US Rep. Ilhan Omar (D-MN) (L) talks with Speaker of the House Nancy Pelosi (D-CA) during a rally with fellow Democrats before voting on H.R. 1, or the People Act, on the East Steps of the US Capitol on March 08, 2019 in Washington, DC. (AFP photo)


By Press TV Website Staff

Israeli Prime Minister Benjamin Netanyahu was forced to concede and accept the ceasefire deal after 67 days of unprecedented and high-intensity resistance by Hezbollah, says a Lebanese commentator.

In a conversation with the Press TV website, Hussein Chokr, a policy researcher and international affairs analyst based in Beirut, said if Netanyahu and his regime were truly winning, as he claimed, he would not abandon his goals and ambitions in the middle of the high-intensity war.

Netanyahu announced a truce deal with the Lebanese resistance movement late on Tuesday, which was confirmed by the Lebanese government as well as the United States and France on Wednesday.

The “permanent” truce calls for the immediate cessation of Israeli aggression against the Arab country.

Chokr said the day Hezbollah leader Sayyed Hassan Nasrallah was assassinated in late September in Beirut, Netanyahu declared that he aimed to “change the strategic security dynamics of the region, starting with altering the security context on the Lebanese front.”

“However, after 67 days of unprecedented, high-intensity resistance, he was compelled to accept a deal that he had firmly rejected in the early days of the war,” he told the Press TV website.

Chokr, who works as a policy researcher at the American University of Beirut (AUB) and previously worked as a governance researcher with The United Nations Economic and Social Commission for Western Asia (UNESCWA), said the resistance achieved its objectives in this war of attrition.

“Netanyahu himself acknowledged that one of the reasons for accepting the deal was to give the Israeli army time to recuperate and manage its ammunition inventory and this is literally a result of attrition,” he noted, referring to the embattled Israeli premier’s speech on Tuesday night.

“Additionally, it’s clear that he sought the deal to ease the pressure on the internal front as more Israelis were displaced, and the residents of northern Israel increased their demands for action.”

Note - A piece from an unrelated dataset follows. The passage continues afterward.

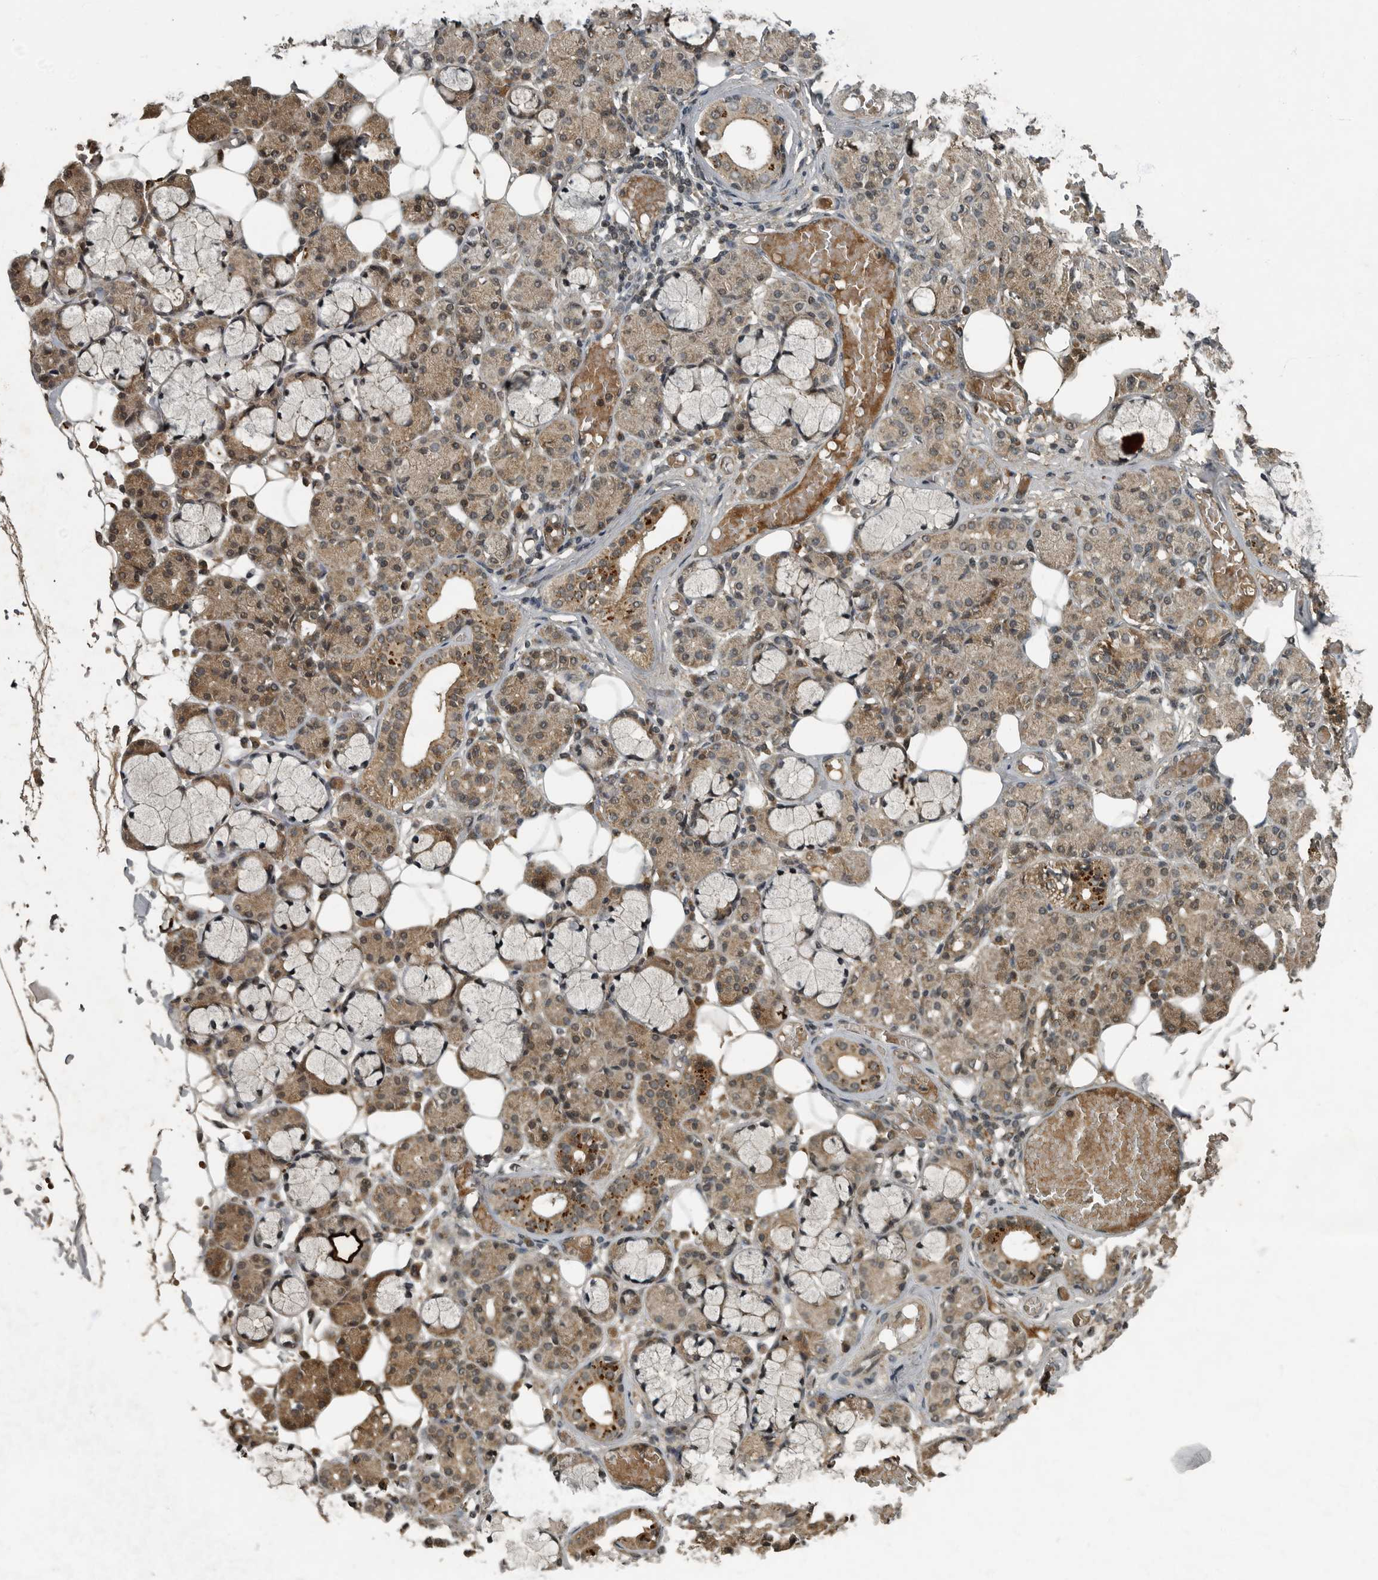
{"staining": {"intensity": "moderate", "quantity": "25%-75%", "location": "cytoplasmic/membranous,nuclear"}, "tissue": "salivary gland", "cell_type": "Glandular cells", "image_type": "normal", "snomed": [{"axis": "morphology", "description": "Normal tissue, NOS"}, {"axis": "topography", "description": "Salivary gland"}], "caption": "There is medium levels of moderate cytoplasmic/membranous,nuclear positivity in glandular cells of benign salivary gland, as demonstrated by immunohistochemical staining (brown color).", "gene": "FOXO1", "patient": {"sex": "male", "age": 63}}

Most significantly, Chokr hastened to add that Netanyahu failed to stop Hezbollah rockets from reaching occupied Haifa and central occupied Palestinian territories, contrary to his claims of having destroyed the Lebanese resistance's rocket capabilities.

Importantly, Hezbollah has carried out a significant number of sophisticated military operations in recent weeks, penetrating deep inside the occupied territories, including high-value military targets.

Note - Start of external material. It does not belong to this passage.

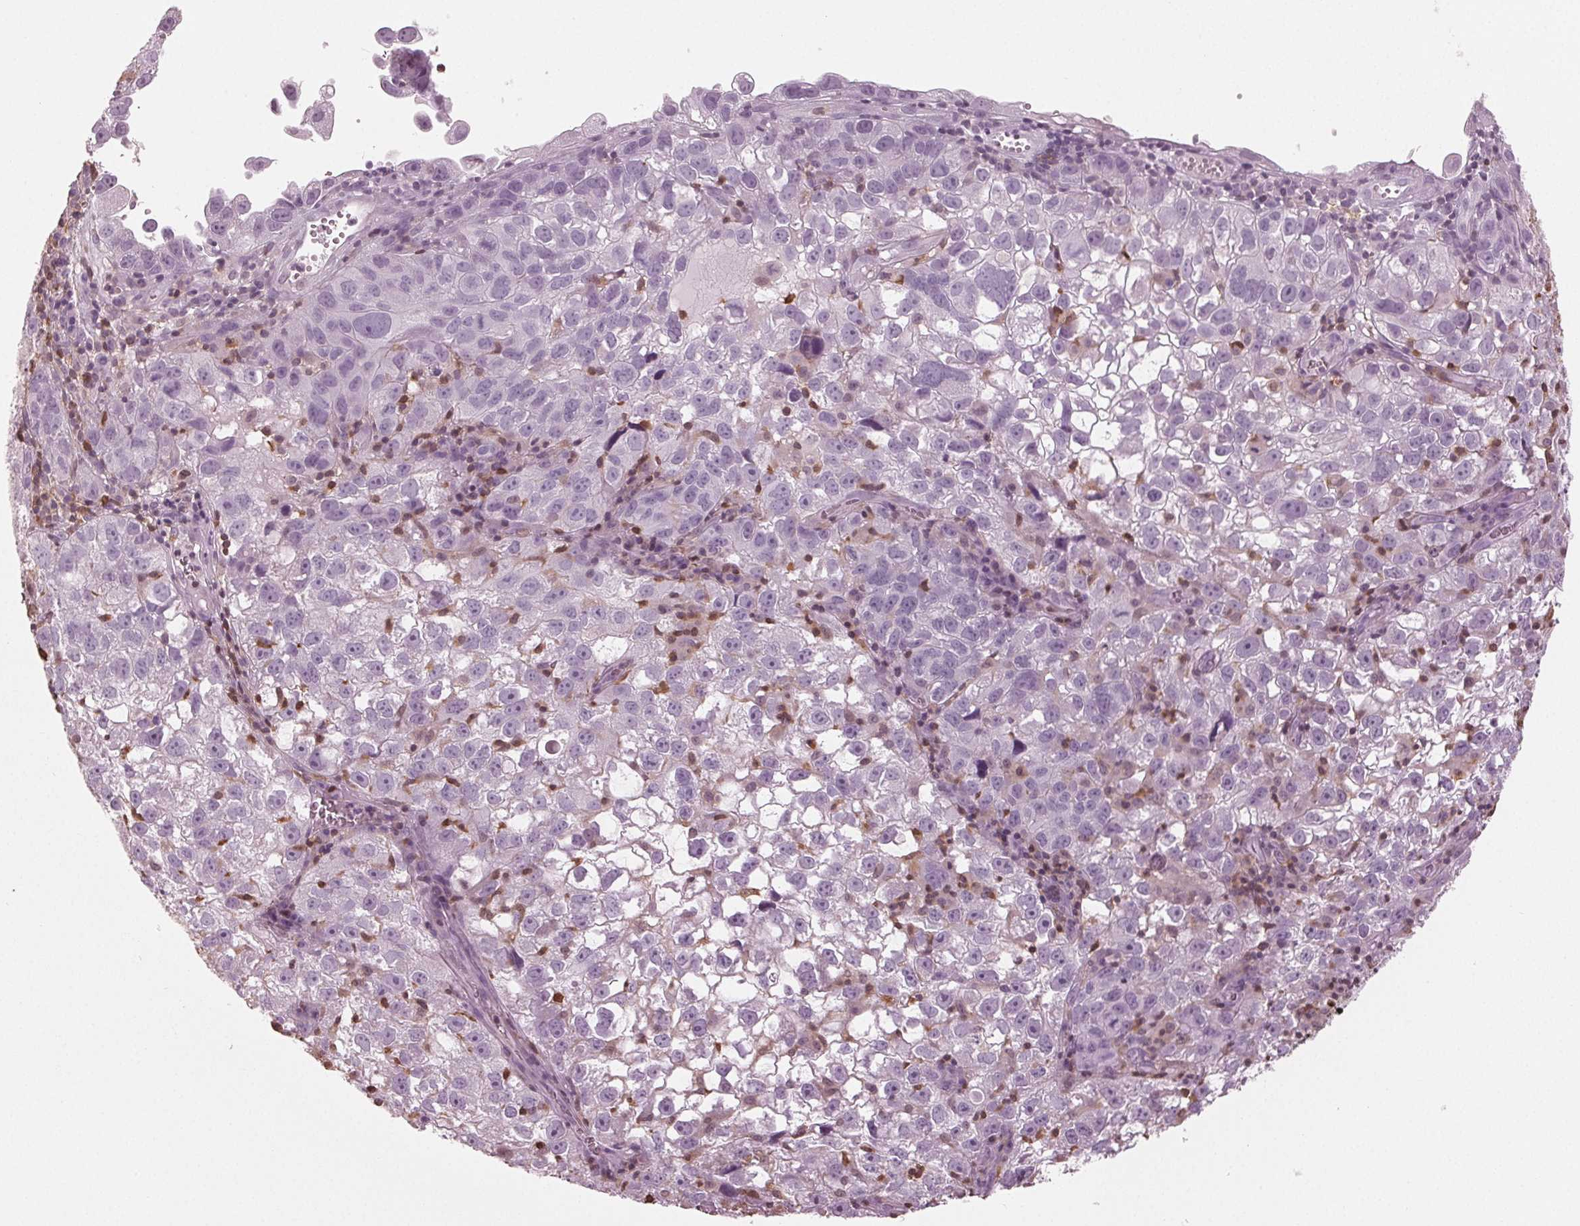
{"staining": {"intensity": "negative", "quantity": "none", "location": "none"}, "tissue": "cervical cancer", "cell_type": "Tumor cells", "image_type": "cancer", "snomed": [{"axis": "morphology", "description": "Squamous cell carcinoma, NOS"}, {"axis": "topography", "description": "Cervix"}], "caption": "High magnification brightfield microscopy of squamous cell carcinoma (cervical) stained with DAB (3,3'-diaminobenzidine) (brown) and counterstained with hematoxylin (blue): tumor cells show no significant positivity.", "gene": "BTLA", "patient": {"sex": "female", "age": 55}}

On Monday, the resistance group carried out a record 51 military operations, including high-precision attacks on key Israeli military facilities in Tel Aviv and Haifa.

“This was the main factor, among others, that pressured the war cabinet into pursuing a ceasefire deal. The high-intensity resistance thwarted Israel's attempts to ease the pressures it had endured over the course of 11 months. They sought a final and decisive solution to the displacement of northern settlers through military force by altering the security context in southern Lebanon, but they failed,” Shokr said.

In the “brutal and unprecedented” ground battles that continued for nearly 70 days, the Lebanese analyst said the Israeli regime not only failed to halt the rocket fire by the Lebanese resistance but also failed to capture the strategic town of Khiam, 4.5 kilometers from Metula.

“Al-Khiam had been subjected to relentless airstrikes, bombardments, and air surveillance for 14 consecutive months. Despite their stated objective of neutralizing the resistance's power south of the Litani River, they failed to advance more than 3 kilometers into Lebanese territory,” he told the Press TV website.

On the narrative being pushed by Western analysts that the Gaza front has been delinked from the Lebanese front following the latest ceasefire, Shokr said it primarily aims to “create fractures and sow divisions among the allies of the Axis of Resistance, particularly Hezbollah, Hamas, and Islamic Jihad.”

“The response of the resistance groups in Gaza is focused on preventing this rift, recognizing the sacrifices Lebanon has made to support Gaza,” he stated.

“How can one speak of abandonment when Lebanon has endured so much—thousands of martyrs, tens of thousands of injured, and the destruction of tens of thousands of homes and businesses.”